So, what exactly is a payday loan? It is generally a small,
unsecured loan that is short term that is linked or not linked to the person’s
payday. Sometimes these types of loans are also called cash advances. These
types of loans rely solely on the person having proof of employment.
The payday loan process will involve the lender giving the
person in need of the loan a short term loan that is unsecured and is to be
paid back by their next payday. Usually verification of employment or some
source of income such as paycheck stubs or bank statements will be required in
order for the person to qualify. However, it completely depends upon the
company that they are trying to get the loan from.
How it usually works is that the person that needs the loan
will go to a payday lending company and ask for a small cash advance and
generally the repayment of the loan will be expected in full when the person
gets their next paycheck. The person who is asking for the loan will usually be
asked to write a postdated check that is given to the lender in the amount of
the loan plus whatever the lending fees are.

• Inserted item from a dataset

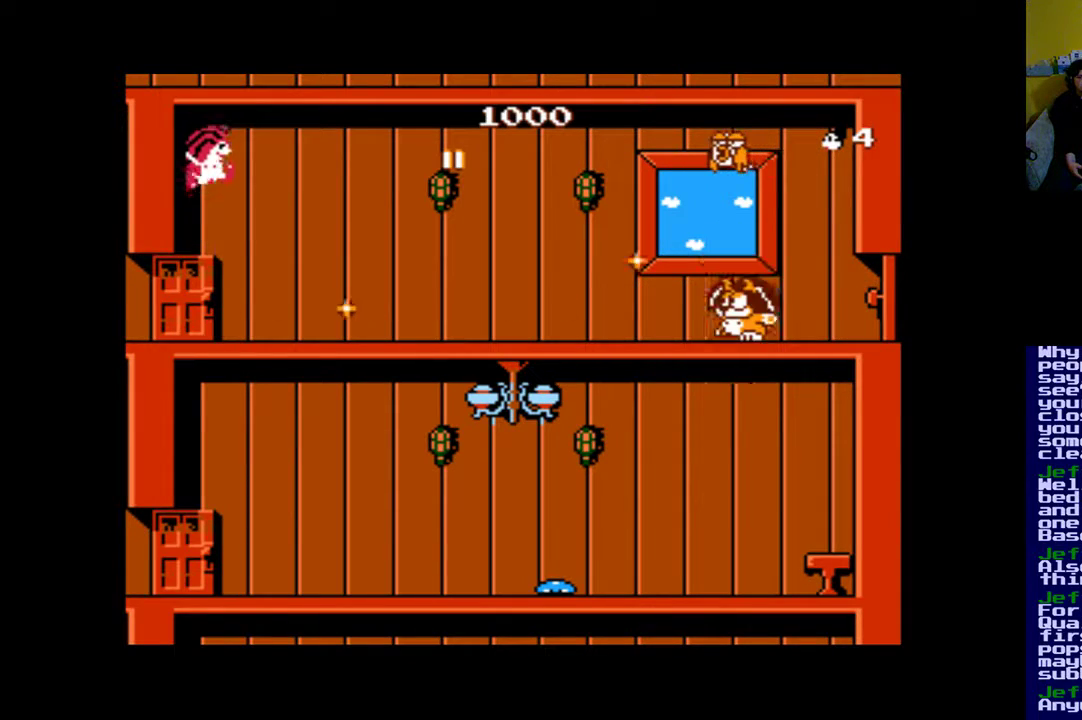
{"buttons": ["X"], "events": [[233, "DPAD_RIGHT", "down"], [400, "B", "up"], [433, "DPAD_RIGHT", "up"], [500, "X", "down"]]}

When the date of the payday loan arrives, the person who
borrowed the money is then expected to come back to the company to pay back the
loan in person. If they do not repay the loan in person, the company then can
take that postdated check and cash it. Then, if their bank account has
insufficient funds to cover the check, they will then be charged for a bounced
check at their bank along with all the costs of the entire loan. There also may
be additional fees added on as the result of their inability to repay the loan.